#### PASSAGE SHOWN ####
Battling COVID Misinformation
Ms. Britt is the science department head at a small private high school in Georgia. Throughout her twenty years of teaching high school biology, she has always kept up with science-related current events. As a result, she was concerned, but not surprised, in March of 2020 when her school made the decision to finish the year virtually.
March 2020, everything started to come down with COVID. Although honestly, I imagine like a lot of science teachers, I was already aware that something was going on. We decided to go full virtual. I was trying to guide kids to the end of the year virtually.
The abrupt transition to online learning was challenging for both Mrs. Britt and her students. She described efforts to develop virtually accessible materials and deliver them in a way that would keep students engaged, while at the same time promoting academic integrity.
Getting assignments done, getting quizzes, getting tests, we had to revamp everything. . . . Kids aren’t bad, but even good kids, if you are not careful and don’t do everything you can to try to dissuade them, they’ll cheat. [Teaching] online is almost impossible. . . . Because you could insist, “Okay, I need to see your face,” but keeping up with who is paying attention, who you can see their faces, things like that, is difficult. . . . It’s so much more difficult to get difficult complex concepts across a screen.
As part of her online science instruction, Ms. Britt took opportunities to address COVID-related misinformation that was spreading through her community.
I knew that they were getting a lot of misinformation from all around them. And so as much as I could, I tried to relay correct information. I mean, not only that it’s going on around them, but it’s information they need to have.
Because vaccine hesitancy was prevalent in the community, Ms. Britt also used her science instruction to provide students with accurate information about mRNA vaccines and their efficacy. She explained that her aim was to encourage students to get vaccinated and reduce their fear.
#### LISTED ENTRIES ####
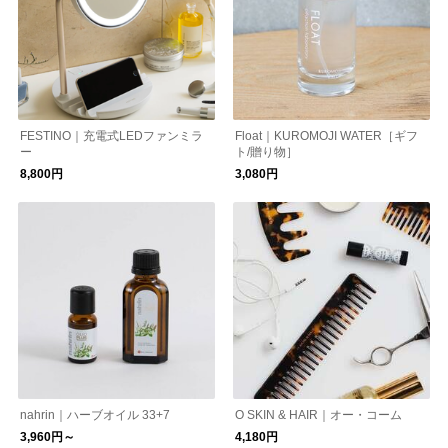
FESTINO｜充電式LEDファンミラ
Float｜KUROMOJI WATER［ギフ
ー
ト/贈り物］
8,800円
3,080円
nahrin｜ハーブオイル 33+7
O SKIN & HAIR｜オー・コーム
3,960円～
4,180円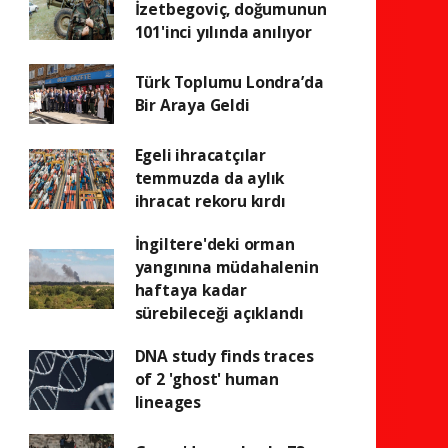
İzetbegoviç, doğumunun
101'inci yılında anılıyor
Türk Toplumu Londra’da
Bir Araya Geldi
Egeli ihracatçılar
temmuzda da aylık
ihracat rekoru kırdı
İngiltere'deki orman
yangınına müdahalenin
haftaya kadar
sürebileceği açıklandı
DNA study finds traces
of 2 'ghost' human
lineages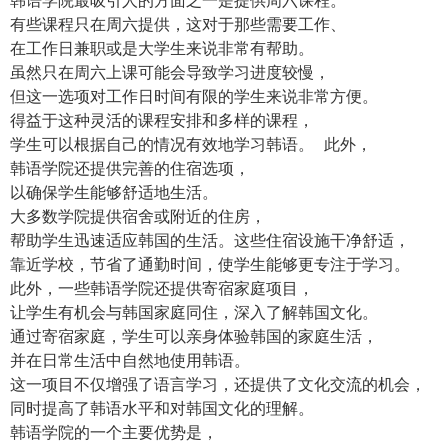
有些课程只在周六提供，这对于那些需要工作、
在工作日兼职或是大学生来说非常有帮助。
虽然只在周六上课可能会导致学习进度较慢，
但这一选项对工作日时间有限的学生来说非常方便。
得益于这种灵活的课程安排和多样的课程，
学生可以根据自己的情况有效地学习韩语。 此外，
韩语学院还提供完善的住宿选项，
以确保学生能够舒适地生活。
大多数学院提供宿舍或附近的住房，
帮助学生迅速适应韩国的生活。这些住宿设施干净舒适，
靠近学校，节省了通勤时间，使学生能够更专注于学习。
此外，一些韩语学院还提供寄宿家庭项目，
让学生有机会与韩国家庭同住，深入了解韩国文化。
通过寄宿家庭，学生可以亲身体验韩国的家庭生活，
并在日常生活中自然地使用韩语。
这一项目不仅增强了语言学习，还提供了文化交流的机会，
同时提高了韩语水平和对韩国文化的理解。
韩语学院的一个主要优势是，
####
# ACTIVITY A
Update the stretch of the "Battling COVID Misinformation" passage from "Getting assignments done, getting" through "through her community.", replacing "online" with "remote" each time it occurs.
# ACTIVITY B
Answer these questions from the "Battling COVID Misinformation" passage:
(i) How many years has Ms. Britt taught high school biology?
(ii) In what month and year did her school decide to finish the year virtually?
(iii) What type of vaccines did Ms. Britt give students accurate information about?

# SOLUTION A
Getting assignments done, getting quizzes, getting tests, we had to revamp everything. . . . Kids aren’t bad, but even good kids, if you are not careful and don’t do everything you can to try to dissuade them, they’ll cheat. [Teaching] remote is almost impossible. . . . Because you could insist, “Okay, I need to see your face,” but keeping up with who is paying attention, who you can see their faces, things like that, is difficult. . . . It’s so much more difficult to get difficult complex concepts across a screen.
As part of her remote science instruction, Ms. Britt took opportunities to address COVID-related misinformation that was spreading through her community.

# SOLUTION B
(i) Twenty years.
(ii) March 2020.
(iii) mRNA vaccines.